### DATA FOR ANALYSIS
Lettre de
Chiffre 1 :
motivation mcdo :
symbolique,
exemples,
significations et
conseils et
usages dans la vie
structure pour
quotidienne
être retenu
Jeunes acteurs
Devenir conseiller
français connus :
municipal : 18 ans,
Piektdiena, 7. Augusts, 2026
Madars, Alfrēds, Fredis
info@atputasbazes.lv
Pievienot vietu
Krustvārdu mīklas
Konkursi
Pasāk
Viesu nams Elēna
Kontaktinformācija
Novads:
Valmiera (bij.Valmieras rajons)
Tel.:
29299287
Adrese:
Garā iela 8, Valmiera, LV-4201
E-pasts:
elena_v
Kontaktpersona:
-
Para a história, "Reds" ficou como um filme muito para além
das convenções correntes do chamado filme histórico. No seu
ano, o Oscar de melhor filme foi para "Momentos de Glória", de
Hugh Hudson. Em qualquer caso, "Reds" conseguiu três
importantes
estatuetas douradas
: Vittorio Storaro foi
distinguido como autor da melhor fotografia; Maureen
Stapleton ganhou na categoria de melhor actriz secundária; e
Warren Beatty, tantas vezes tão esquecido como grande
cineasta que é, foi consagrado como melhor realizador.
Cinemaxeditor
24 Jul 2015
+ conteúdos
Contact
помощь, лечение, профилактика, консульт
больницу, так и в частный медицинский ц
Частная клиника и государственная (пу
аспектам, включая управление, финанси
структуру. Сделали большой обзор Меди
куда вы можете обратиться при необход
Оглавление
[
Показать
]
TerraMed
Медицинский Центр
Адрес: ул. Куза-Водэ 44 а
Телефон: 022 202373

### ASSIGNMENT
The lines from the beginning of the records through the line containing "Viesu nams Elēna" should be reproduced exactly. Include nothing else.

### EXERCISE ANSWER
Lettre de
Chiffre 1 :
motivation mcdo :
symbolique,
exemples,
significations et
conseils et
usages dans la vie
structure pour
quotidienne
être retenu
Jeunes acteurs
Devenir conseiller
français connus :
municipal : 18 ans,
Piektdiena, 7. Augusts, 2026
Madars, Alfrēds, Fredis
info@atputasbazes.lv
Pievienot vietu
Krustvārdu mīklas
Konkursi
Pasāk
Viesu nams Elēna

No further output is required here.